The S&P 500 index, widely considered the most accurate reflection of corporate America of all Wall Street’s major indices, yesterday hit a new record high. The index has now recovered all of the losses it sustained in the wake of the panicked sell-off in March when the full extent of the coronavirus pandemic become apparent. But against the backdrop of the single biggest drop in the USA’s GDP in post-war history, why are financial markets valuing companies higher than ever before?
It had been hoped that major global economies, including the USA’s, would stage a ‘V-shaped’ recovery after lockdowns brought into place to control the spread of the Covid-19 virus, ended. However, with second waves of the virus meaning return to normality has been stilted, especially in the USA where Covid-19 has had a notable resurgence in many states, that now appears unlikely.
But the S&P 500 and U.S. stock markets more generally, certainly have staged a V-shaped recovery from March lows. However, the source of that recovery is causing concern in some quarters, who believe it is down to trillions of dollars of fiscal and monetary stimulus pumped into the U.S. and global economies by the Federal Reserve and other central banks.
That money has been flowing into major tech stocks such as Amazon, Microsoft and Alphabet, which currently seem to be considered by investors as a safe haven. That trend yesterday culminated in the S&P 500 closing the trading session at 3,389.78 points, slightly higher than February’s high of 3,386.15 and a new record high.
The index has been threatening to set a new high for several days now but concerns over the real health of the economy had held back investor exuberance. Markets gave a lukewarm reaction this week to results published by Home Depot and Walmart, despite them coming in better than expected. Both companies are considered strong gauges of the underlying economy, their sales reflecting the finances and sentiment of mass market consumers.
The difference in how markets are reacting to positive news for non-technology stocks begs the question of how sustainable the stock market’s recovery is, driven by increasingly giddy valuations assigned to a handful of huge technology corporations.

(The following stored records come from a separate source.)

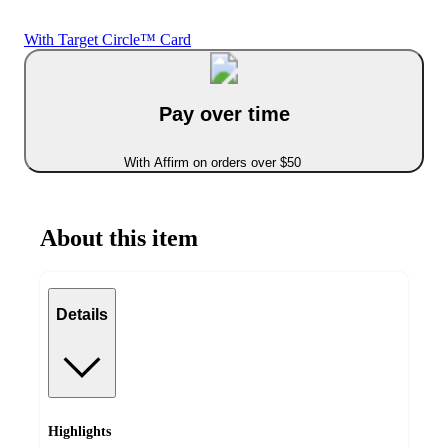
With Target Circle™ Card
Pay over time
With Affirm on orders over $50
About this item
Details
Highlights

The technology-focused Nasdaq’s recovery was even faster than the S&P 500’s. The index fully recovered from its March lows 3 weeks ago now and has continued to climb higher. A 0.7% gain yesterday took the Nasdaq to its 34th record close this year and a 25% return on 2019’s closing level.
The Dow Jones industrial average, the third of Wall Street’s big 3 indices, did however take a different direction yesterday, down 0.2%. It is still 2.7% off its 2020 high.
Europe’s major indices were less upbeat yesterday, with the FTSE 100 closing 0.8% down and the FTSE 250 mirroring that performance with its own 0.8% dip. Germany’s DAX 30 and France’s CAC 40 were down 0.3% and 0.7% respectively. All 4 European indices have had a volatile start to trading today but are so far roughly even despite zigzagging between modest gains and losses over the first few hours of the session.
Investors will today be keen to see what clues the Federal Reserve’s minutes from its latest meeting might offer on how it expects the economic recovery to go and what further actions it may be considering. They will be published today.